Based on the sales of tracks of different genres in the USA, we want to focuse on purchasing albums from the 'rock' genre.

### Employees with high sales

In [4]:
%%sql

SELECT 
    e.first_name || ' ' || e.last_name employee_name,
    e.hire_date,
    SUM(i.total) total_sale
    FROM invoice i
    INNER JOIN customer c ON c.customer_id = i.customer_id
    INNER JOIN employee e ON e.employee_id = c.support_rep_id
    GROUP BY e.employee_id
    ORDER BY 3 DESC;

Done.


employee_name,hire_date,total_sale
Jane Peacock,2017-04-01 00:00:00,1731.510000000004
Margaret Park,2017-05-03 00:00:00,1584.0000000000034
Steve Johnson,2017-10-17 00:00:00,1393.920000000002


While it seems like Jane has a better sales performance, it is worth noting that she was hired about half a year eariler than Steve.

### Sales by Country

In [5]:
%%sql

WITH country_or_other AS
(
    SELECT 
    CASE
        WHEN (SELECT COUNT(*) FROM customer WHERE country = c.country) = 1 
        THEN "Other"
        ELSE c.country
    END AS country,
    c.customer_id,
    il.*
    FROM invoice_line il
    INNER JOIN invoice i ON i.invoice_id = il.invoice_id
    INNER JOIN customer c ON c.customer_id = i.customer_id
)

SELECT
country,
total_customers,
total_sales,
average_customer,
average_order
FROM (
    SELECT 
        country,
        COUNT(DISTINCT customer_id) total_customers,
        ROUND(SUM(unit_price),2) total_sales,
        ROUND(SUM(unit_price)/COUNT(DISTINCT customer_id),2) average_customer,
        ROUND(SUM(unit_price)/COUNT(DISTINCT invoice_id),2) average_order,
        CASE WHEN country='Other' THEN 1 ELSE 0 END AS sort
        FROM country_or_other
        GROUP BY country
        ORDER BY sort
    )
ORDER BY 3;

Done.


country,total_customers,total_sales,average_customer,average_order
India,2,183.15,91.58,8.72
Portugal,2,185.13,92.57,6.38
United Kingdom,3,245.52,81.84,8.77
Czech Republic,2,273.24,136.62,9.11
Germany,4,334.62,83.66,8.16
France,5,389.07,77.81,7.78
Brazil,5,427.68,85.54,7.01
Canada,8,535.59,66.95,7.05
USA,13,1040.49,80.04,7.94
Other,15,1094.94,73.0,7.45


It seems like there may be opportunity in Czech Republic since it has a high number of orders per customer. However, it is worth noting that there are not enough data points to support this.
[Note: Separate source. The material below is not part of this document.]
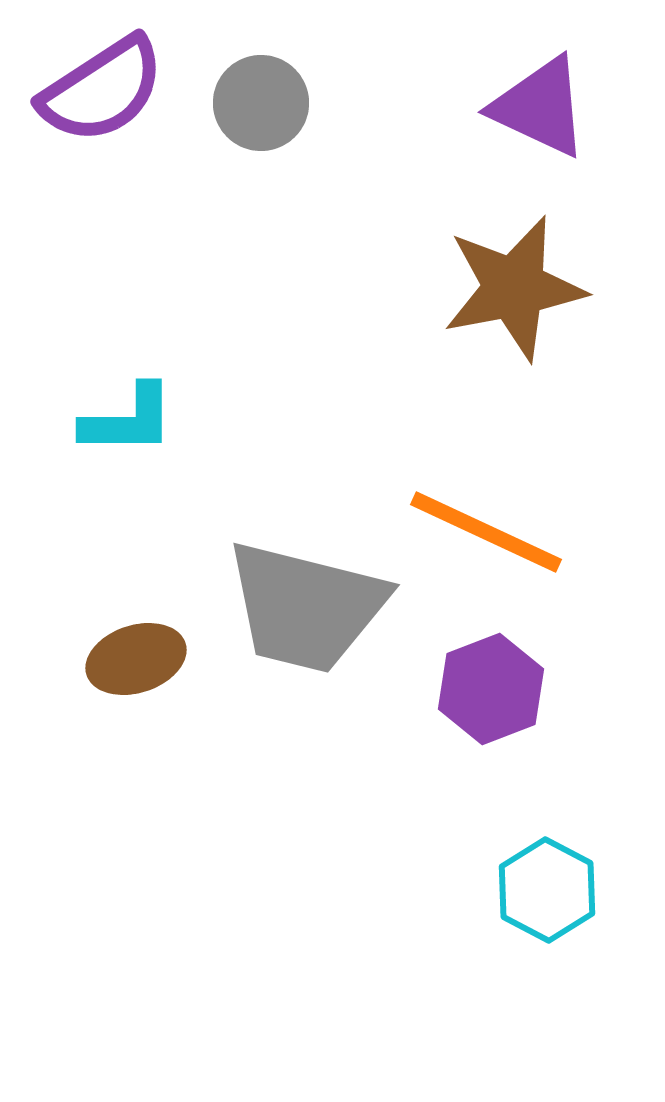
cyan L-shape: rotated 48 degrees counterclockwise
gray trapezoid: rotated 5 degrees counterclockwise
### Buying Albums vs. Invidivial Tracks

In [18]:
%%sql

WITH invoice_first_track AS
    (
     SELECT
         il.invoice_id,
         MIN(il.track_id) first_track_id
     FROM invoice_line il
     GROUP BY 1
    )
    

SELECT 
album_purchase,
COUNT(album_purchase) invoice_count,
CAST(COUNT(album_purchase) AS Float)/(SELECT COUNT(*) FROM invoice) percentage
FROM(    
    SELECT 
        CASE
            WHEN (
                SELECT t.track_id FROM track t 
                WHERE t.album_id = (SELECT t2.album_id FROM track t2
                                   WHERE t2.track_id = ift.first_track_id)

                EXCEPT

                SELECT il.track_id FROM invoice_line il
                WHERE il.invoice_id = ift.invoice_id
                ) IS NULL

                AND

                (
                SELECT il.track_id FROM invoice_line il
                WHERE il.invoice_id = ift.invoice_id

                EXCEPT

                SELECT t.track_id FROM track t
                WHERE t.album_id = (SELECT t2.album_id FROM track t2
                                    WHERE t2.track_id = ift.first_track_id)
                ) IS NULL
            THEN 'yes'
            ELSE 'no'
            END AS album_purchase
        FROM invoice_first_track ift
    )
GROUP BY 1;

Done.


album_purchase,invoice_count,percentage
no,500,0.8143322475570033
yes,114,0.1856677524429967


While it seems like most people prefer purchasing individual tracks, it still accounts for 18.5% of the revenue, therefore, it is not recommended to only purchase albums.